I was feeling high on life’s possibilities when I walked into my Adventures class on Monday and saw Robert’s seat empty. That wasn’t necessarily significant; until Katerina came along, Robert rarely made it to class on time, and never on Monday. I dove into my marketing lesson and tried not to glance at the clock.

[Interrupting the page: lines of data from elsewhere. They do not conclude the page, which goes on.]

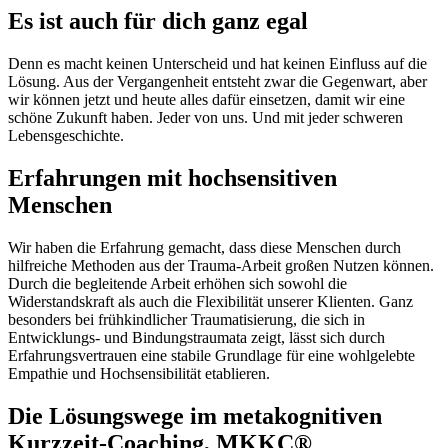
Es ist auch für dich ganz egal
Denn es macht keinen Unterscheid und hat keinen Einfluss auf die
Lösung. Aus der Vergangenheit entsteht zwar die Gegenwart, aber
wir können jetzt und heute alles dafür einsetzen, damit wir eine
schöne Zukunft haben. Jeder von uns. Und mit jeder schweren
Lebensgeschichte.
Erfahrungen mit hochsensitiven
Menschen
Wir haben die Erfahrung gemacht, dass diese Menschen durch
hilfreiche Methoden aus der Trauma-Arbeit großen Nutzen können.
Durch die begleitende Arbeit erhöhen sich sowohl die
Widerstandskraft als auch die Flexibilität unserer Klienten. Ganz
besonders bei frühkindlicher Traumatisierung, die sich in
Entwicklungs- und Bindungstraumata zeigt, lässt sich durch
Erfahrungsvertrauen eine stabile Grundlage für eine wohlgelebte
Empathie und Hochsensibilität etablieren.
Die Lösungswege im metakognitiven
Kurzzeit-Coaching, MKKC®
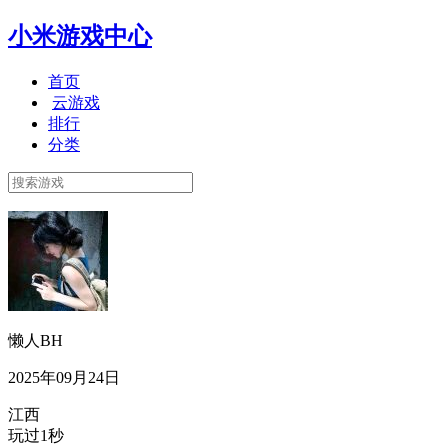
小米游戏中心
首页
云游戏
排行
分类
懒人BH
2025年09月24日
江西
玩过1秒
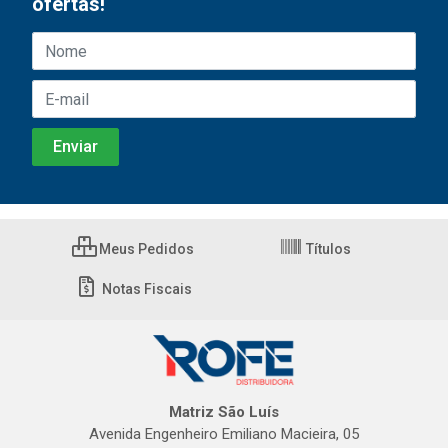
ofertas!
Meus Pedidos
Títulos
Notas Fiscais
Matriz São Luís
Avenida Engenheiro Emiliano Macieira, 05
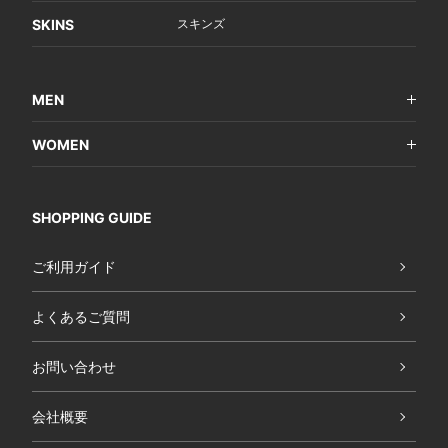
SKINS
スキンズ
MEN
WOMEN
SHOPPING GUIDE
ご利用ガイド
よくあるご質問
お問い合わせ
会社概要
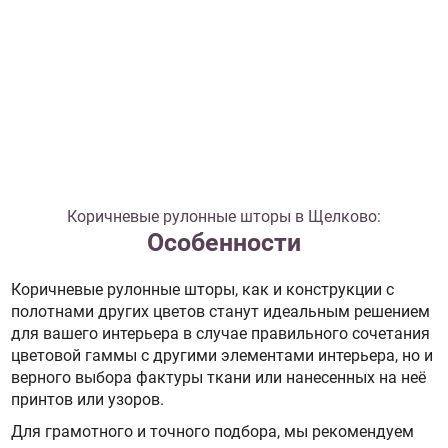
Коричневые рулонные шторы в Щелково:
Особенности
Коричневые рулонные шторы, как и конструкции с
полотнами других цветов станут идеальным решением
для вашего интерьера в случае правильного сочетания
цветовой гаммы с другими элементами интерьера, но и
верного выбора фактуры ткани или нанесенных на неё
принтов или узоров.
Для грамотного и точного подбора, мы рекомендуем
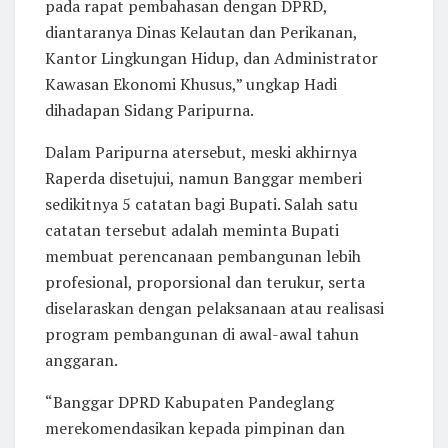
pada rapat pembahasan dengan DPRD,
diantaranya Dinas Kelautan dan Perikanan,
Kantor Lingkungan Hidup, dan Administrator
Kawasan Ekonomi Khusus,” ungkap Hadi
dihadapan Sidang Paripurna.
Dalam Paripurna atersebut, meski akhirnya
Raperda disetujui, namun Banggar memberi
sedikitnya 5 catatan bagi Bupati. Salah satu
catatan tersebut adalah meminta Bupati
membuat perencanaan pembangunan lebih
profesional, proporsional dan terukur, serta
diselaraskan dengan pelaksanaan atau realisasi
program pembangunan di awal-awal tahun
anggaran.
“Banggar DPRD Kabupaten Pandeglang
merekomendasikan kepada pimpinan dan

Over the weekend, I had assigned the kids, once again, to watch television commercials and identify the target market. The first time I’d tried, it had been hopeless.
“What was the commercial for?” I’d asked Marisol.
“A Volkswagen.”
“Which model?”
“What do you mean?”
“I mean, is it a Passat? Or a Beetle? What kind?”
A pause. “I didn’t know we were supposed to write that down.”
“That’s okay—no big deal. It was a Volkswagen. Good enough. And what was the television show you were watching?”
Another pause. “I forget.”
“Did you . . . write it down?”
She hunched over her desk, her hair falling in her face. “I didn’t know we were supposed to.”
This time, I’d created a worksheet: program name, program time, network, product advertised, and, the grand finale, the target market. (Or, as I’d put on the sheet, “Who do they think/hope is watching the show?”)
First, I called on Cherie. “I couldn’t do the homework,” she shrugged. “We have TiVo, so I always just, like, skip the commercials.”
“Couldn’t you have
not
skipped the commercials?”
She looked genuinely surprised. “I didn’t think of that.”
Next, I tried Racquel, who had actually completed the assignment. She had watched
The Real World
on MTV at one o’clock in the morning.
“What were you doing watching television at one A.M.?” I asked.
She shrugged. “My brother wouldn’t let me use the Xbox.”
The product advertised? Red Bull (presumably to help kids stay up until three o’clock).
“Okay,” I said, ready to drive home the point. “MTV is showing
The Real World
at one o’clock in the morning. Red Bull pays for air time. Who do they think is watching, Racquel? Who is their target market?”
She looked at me with rare confidence. “People who watch TV,” she said.
Next, after giving Racquel a self-esteem boost—“Yes, very good, because if no one was watching, no one would see the ad, right?”—I asked, “But to take it even further, who do they think is watching? Do they think your parents are watching?” The kids snickered. “Do they think I’m watching?” They snickered again, which made me feel really, really old. “No, they think
you’re
watching. And you, and you, and you. And how old are you? Are you sixty?” And so on.
I glanced at the clock (ten minutes in, and still no Robert), and moved on to the other students. The last one I called on, when the class was almost over (and still no Robert), was Steven, who, dear boy, had watched the news with his grandmother: six o’clock on NBC. Between stories about a convenience store robbery in Gilbert (family-owned business, family didn’t speak much English, came from a country that started with a “V”) and an arson incident in Carefree (really big, expensive house under construction, neighbor next door smelled smoke, called 911 but it was too late, the house had already burned beyond repair, neighbor said it was really sad when you couldn’t feel safe in your neighborhood anymore), Steven had watched a commercial for Viagra.
I should have seen this one coming. I expected laughter. There was none. Shock? None. I took a deep breath. “And what’s the target market for . . . this product? Who did they hope was watching?”
Steven wrinkled his nose. “People who like to take baths outside?”
That was as good a time as any to wrap things up and assign the next day’s homework. Which left us with four more minutes to spare. Every great teacher knows that class time is precious and you shouldn’t waste an instant.